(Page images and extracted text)
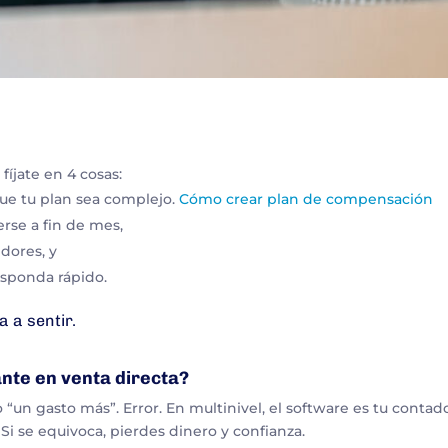
, fíjate en 4 cosas:
e tu plan sea complejo.
Cómo crear plan de compensación
erse a fin de mes,
idores, y
sponda rápido.
a a sentir.
ante en venta directa?
“un gasto más”. Error. En multinivel, el software es tu contado
 Si se equivoca, pierdes dinero y confianza.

◆ WHAT THE TASK ASKS ◆
Write every record out again exactly, omitting the pictures they hold.

◆ WORKED SOLUTION ◆
, fíjate en 4 cosas:
e tu plan sea complejo.
Cómo crear plan de compensación
erse a fin de mes,
idores, y
sponda rápido.
a a sentir.
ante en venta directa?
“un gasto más”. Error. En multinivel, el software es tu contado
 Si se equivoca, pierdes dinero y confianza.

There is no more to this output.